Text extract:
Matcha green tea and fresh mint marry bittersweet chocolate in this homemade ice cream recipe.
*Many thanks to my fabulous friends at Vermeulen & Co. for sponsoring the site this month! These gals make the most exquisite vintage-inspired clothing from eco-friendly fabrics in Oakland, California. Show them some love and peruse their delicious pieces here.*
When people complain about having lovely herbs like mint and lemon balm overtaking their gardens, I want to hit them. With no outdoor space save a 1-foot-square fire escape, and no gardening talent to speak of, I often dream of tending a lush garden filled with edibles that actually grow rather than getting savaged by aphids and dying. It’s a bit like that pesky friend who complains that she “just can’t seem to gain weight” and wolfs down a plate of nachos and a large pizza in front of you while you pick at a salad and stare angrily at her CGI-like waistline. But unlike the effortlessly thin, green-thumbed friends can actually serve a purpose other than to simply annoy the crap out of you.
Case in point, my buddy Calvaleigh, creator of the best cocktail in existence, sent us home with a giant bag of Moroccan mint that is currently taking over her enviable vegetable garden. We’ve been using the sprigs to garnish Mumbai Mules, to steep into Matcha Mint Juleps, and to blend into this, our new favorite ice cream.
I’m a long time fan of matcha ice cream, with its silky texture and bright green notes with a hint of bitterness, and mint chip is an all-time favorite of both mine and Jay’s. Inspired by a couple of scoops enjoyed from Bi-Rite, I decided to combine the two. Enzo kindly sent me half a pound (!!) of the green stuff, so I churned some up into this ice cream. (And gave a bunch to Sarah who is a matcha maven!)

Parts of the exercise:
• a. In the matcha mint ice cream post, begin at the words "Case in point, my" and stop after "a matcha maven!)". Reproduce that span with "Moroccan mint" swapped for "spearmint".
• b. According to the matcha mint ice cream post, how much matcha did Enzo send?
• c. Carry the matcha mint ice cream post forward from its final sentence.

Record excerpts:
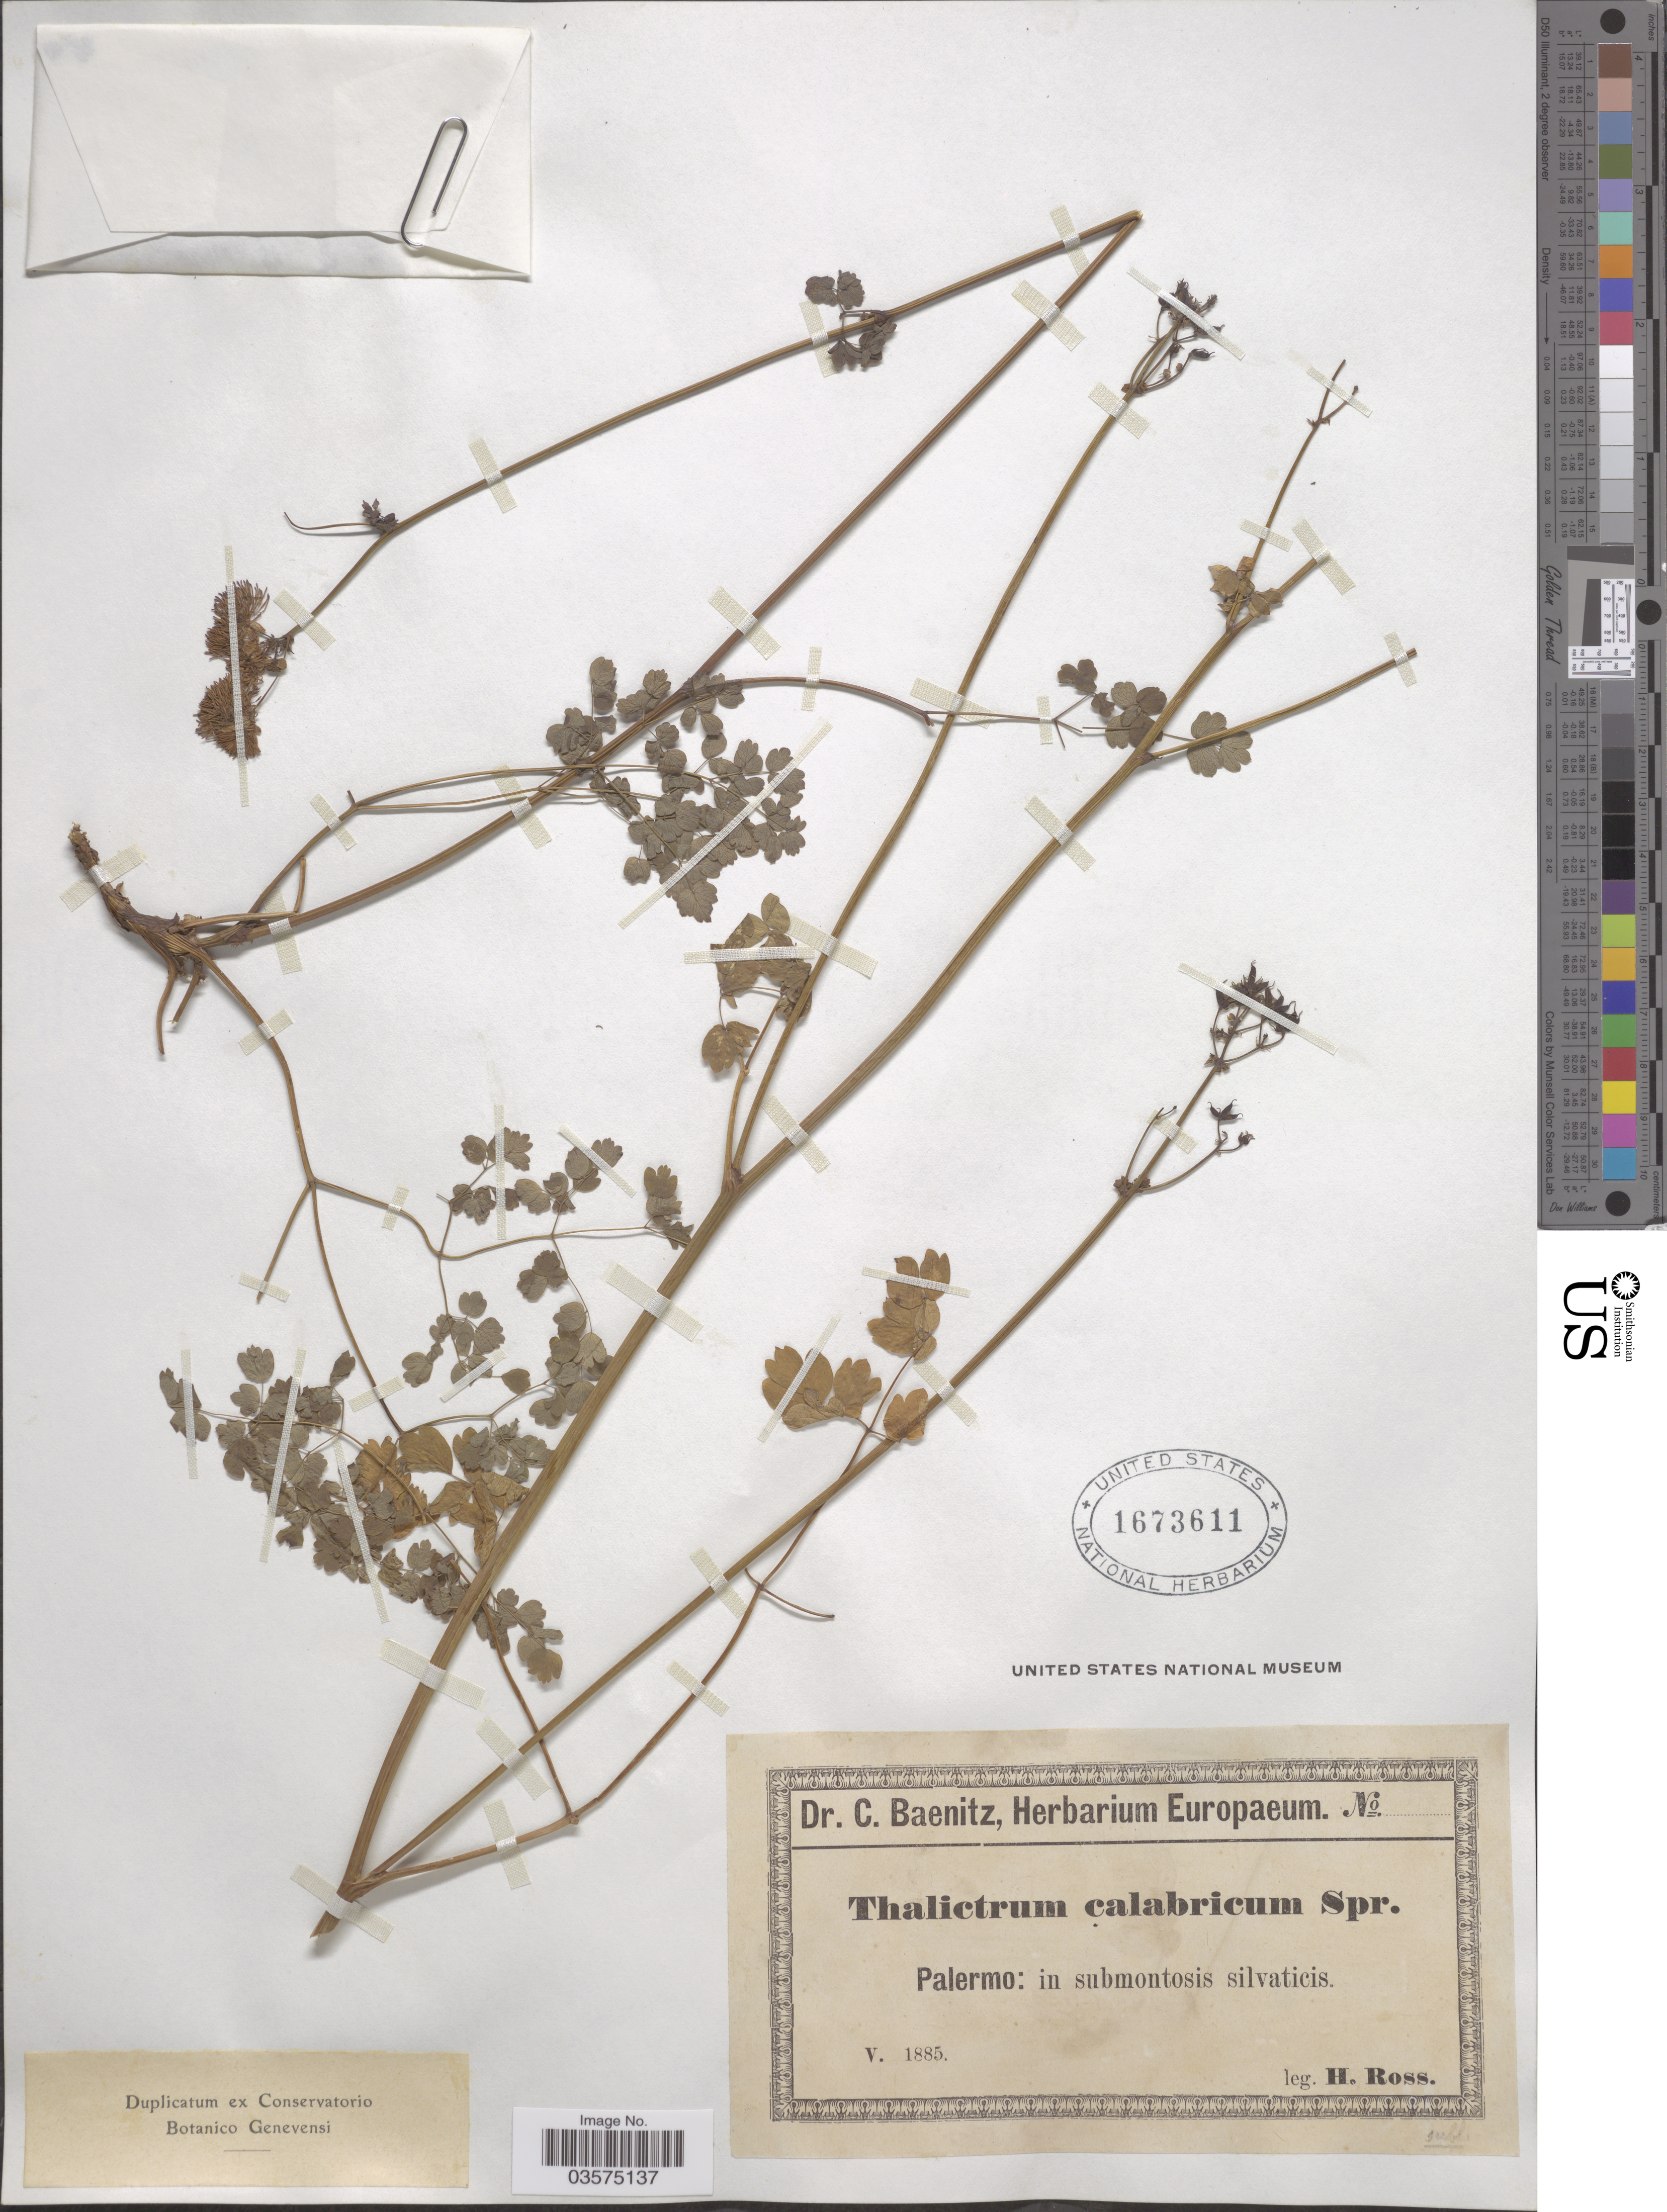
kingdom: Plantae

--

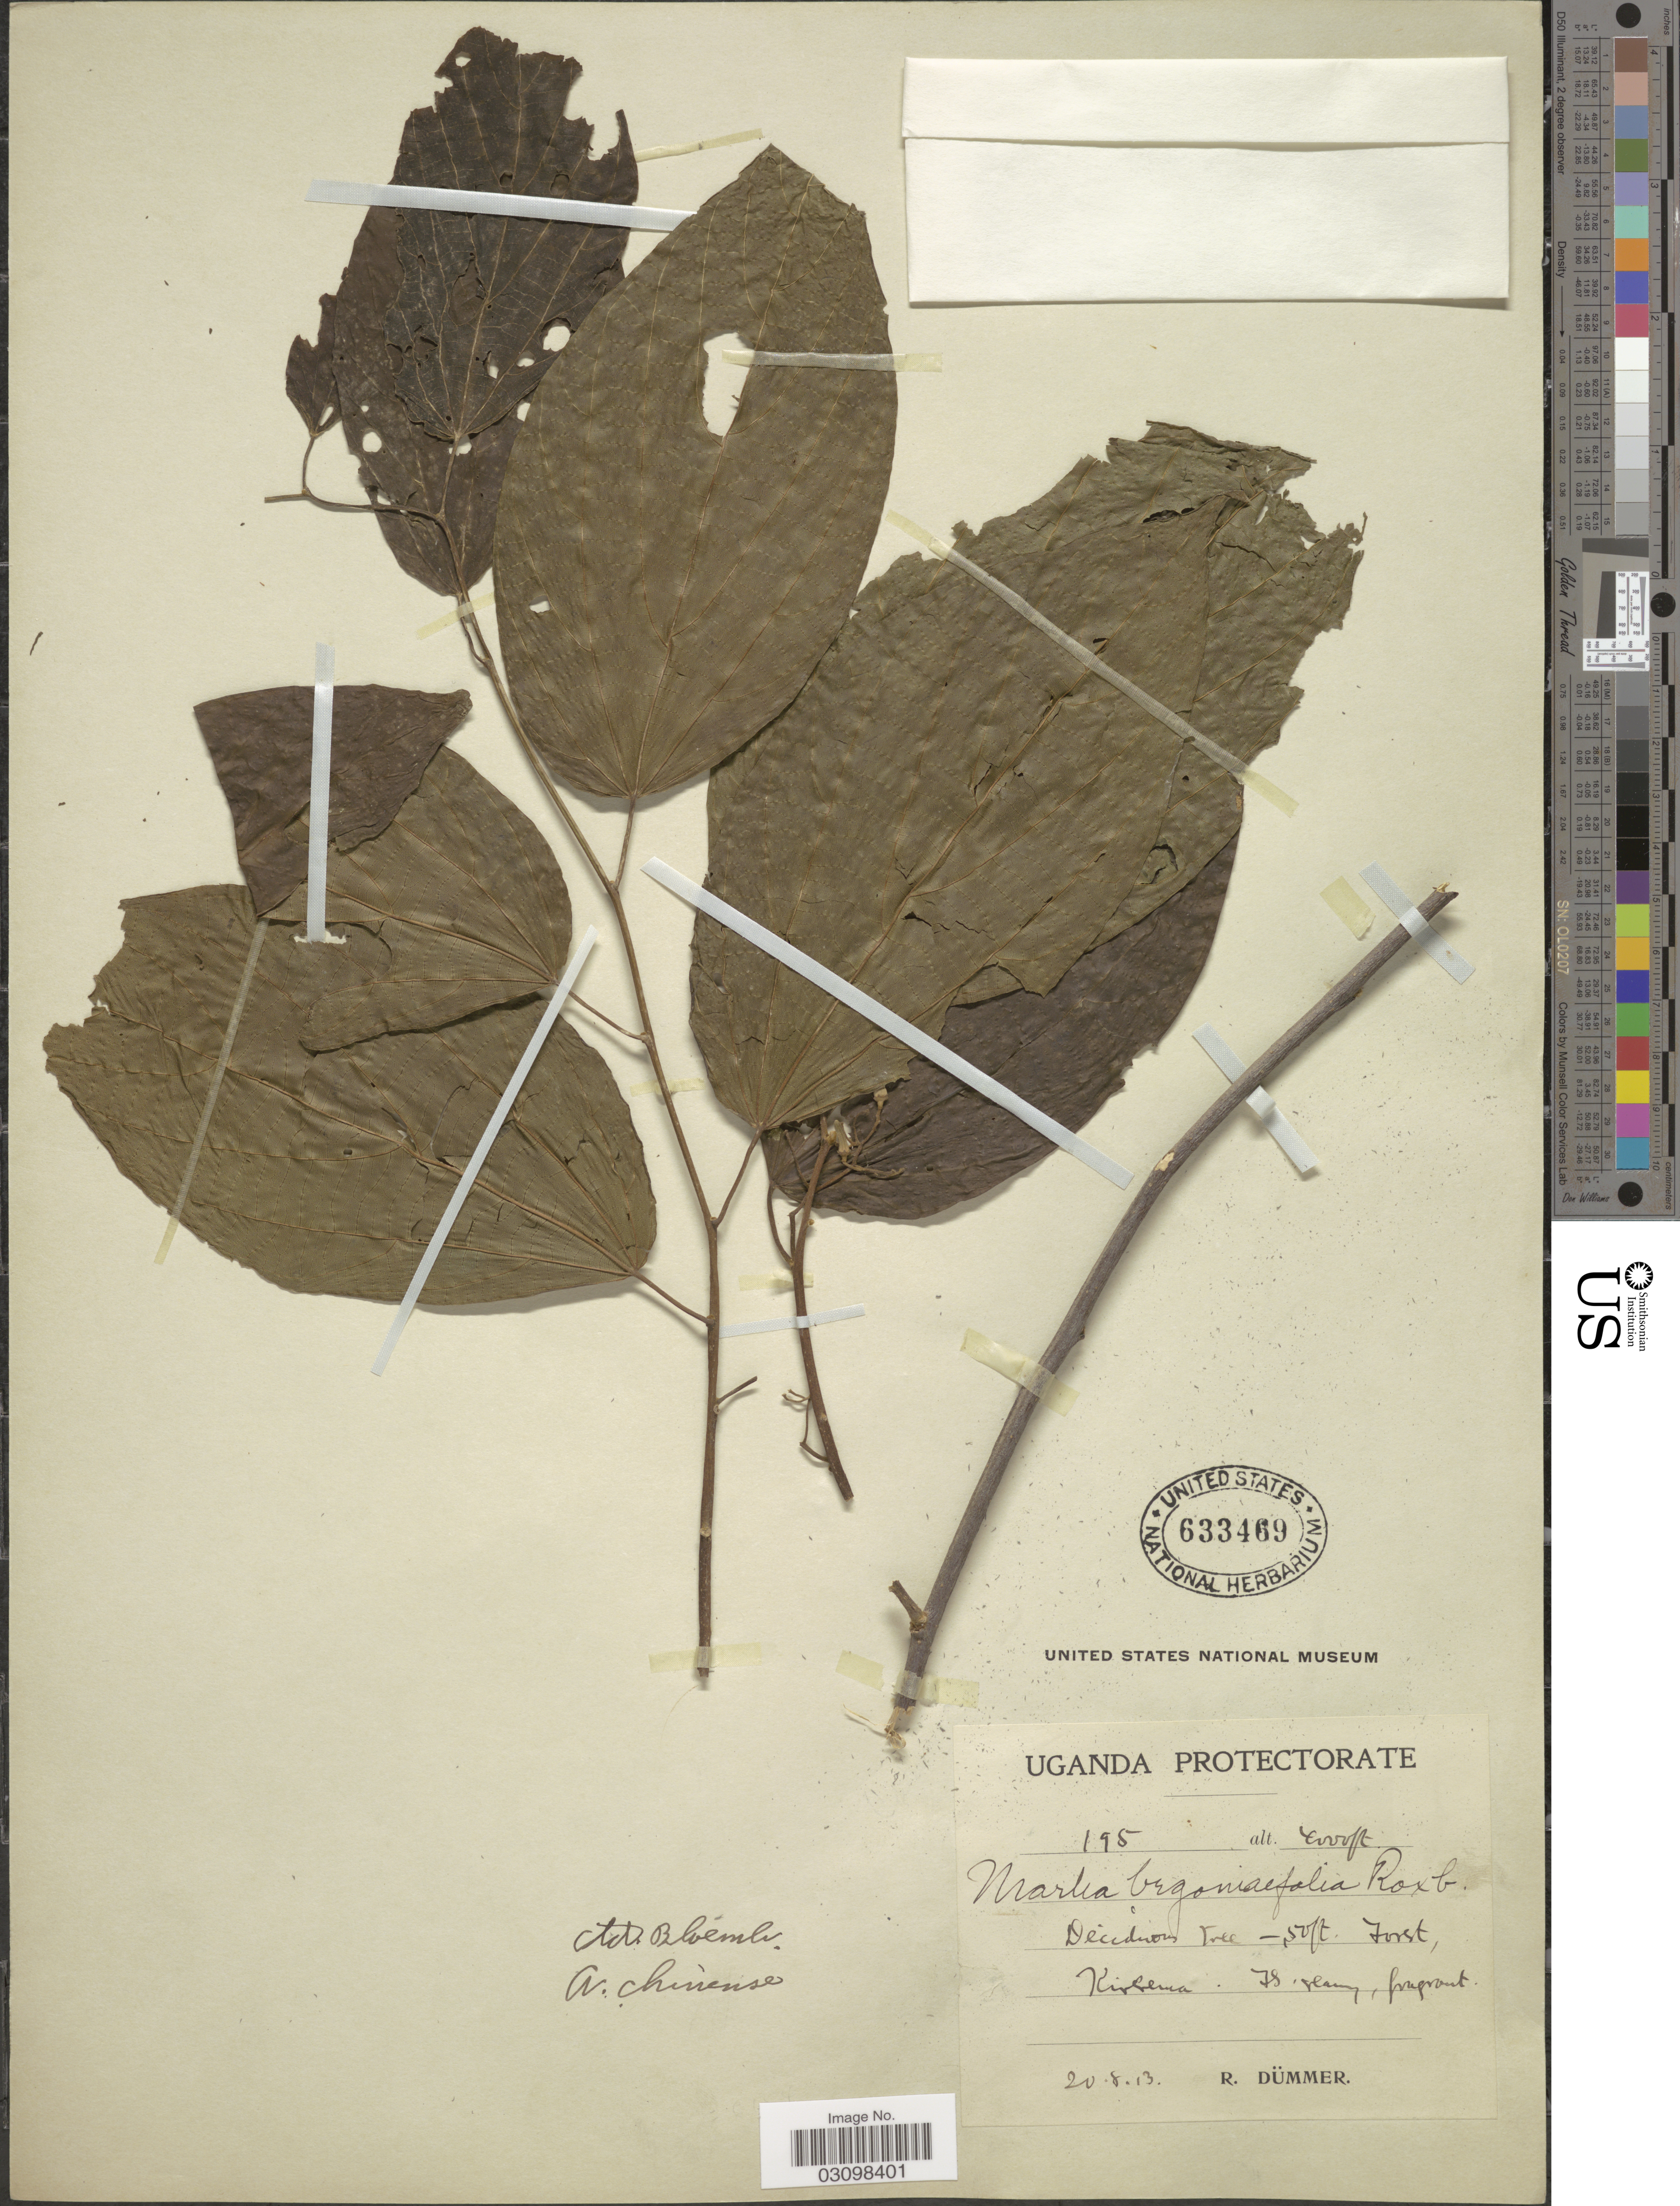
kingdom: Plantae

The results:
• a.
Case in point, my buddy Calvaleigh, creator of the best cocktail in existence, sent us home with a giant bag of spearmint that is currently taking over her enviable vegetable garden. We’ve been using the sprigs to garnish Mumbai Mules, to steep into Matcha Mint Juleps, and to blend into this, our new favorite ice cream.
I’m a long time fan of matcha ice cream, with its silky texture and bright green notes with a hint of bitterness, and mint chip is an all-time favorite of both mine and Jay’s. Inspired by a couple of scoops enjoyed from Bi-Rite, I decided to combine the two. Enzo kindly sent me half a pound (!!) of the green stuff, so I churned some up into this ice cream. (And gave a bunch to Sarah who is a matcha maven!)

• b. Half a pound

• c.
To incorporate the mint, I use a technique I learned during my pastry chef days wherein the mint is blanched, shocked, squeezed, and blended into the base. This delivers maximum color and flavor. Scribbling the chocolate into layers of ice cream results in pleasantly uneven chips that shatter and crunch before melting into chocolatey bliss. I have David Lebovitz to thank for this method.
Matcha pairs well with both mint and chocolate, and this dessert strikes a nice balance of the three. A touch of peppermint extract sharpens the mint notes bringing it up to the same level as the matcha. I like the freshness that mint adds to rich ice cream, and matcha’s slight bitterness blends beautifully, all offset by earthy bittersweet chocolate. We can’t keep our spoons out of the ice cream jar when this stuff is around.
Ice cream takes a bit of planning ahead, but once you get going, it’s actually one of the more simple desserts to prepare. Homemade ice cream is always tastier than the store-bought stuff – denser and less sweet – and the sky’s the limit in terms of flavor options. I can’t imagine life without an ice cream maker. If you’re on the hunt, I really like my Kitchen-Aid stand mixer attachment.
I love how the interwebs get overtaken by green and boozy treats for the holiday tomorrow, so here are some favorites from the archives appropriate for St. Patrick’s Day. Cheers!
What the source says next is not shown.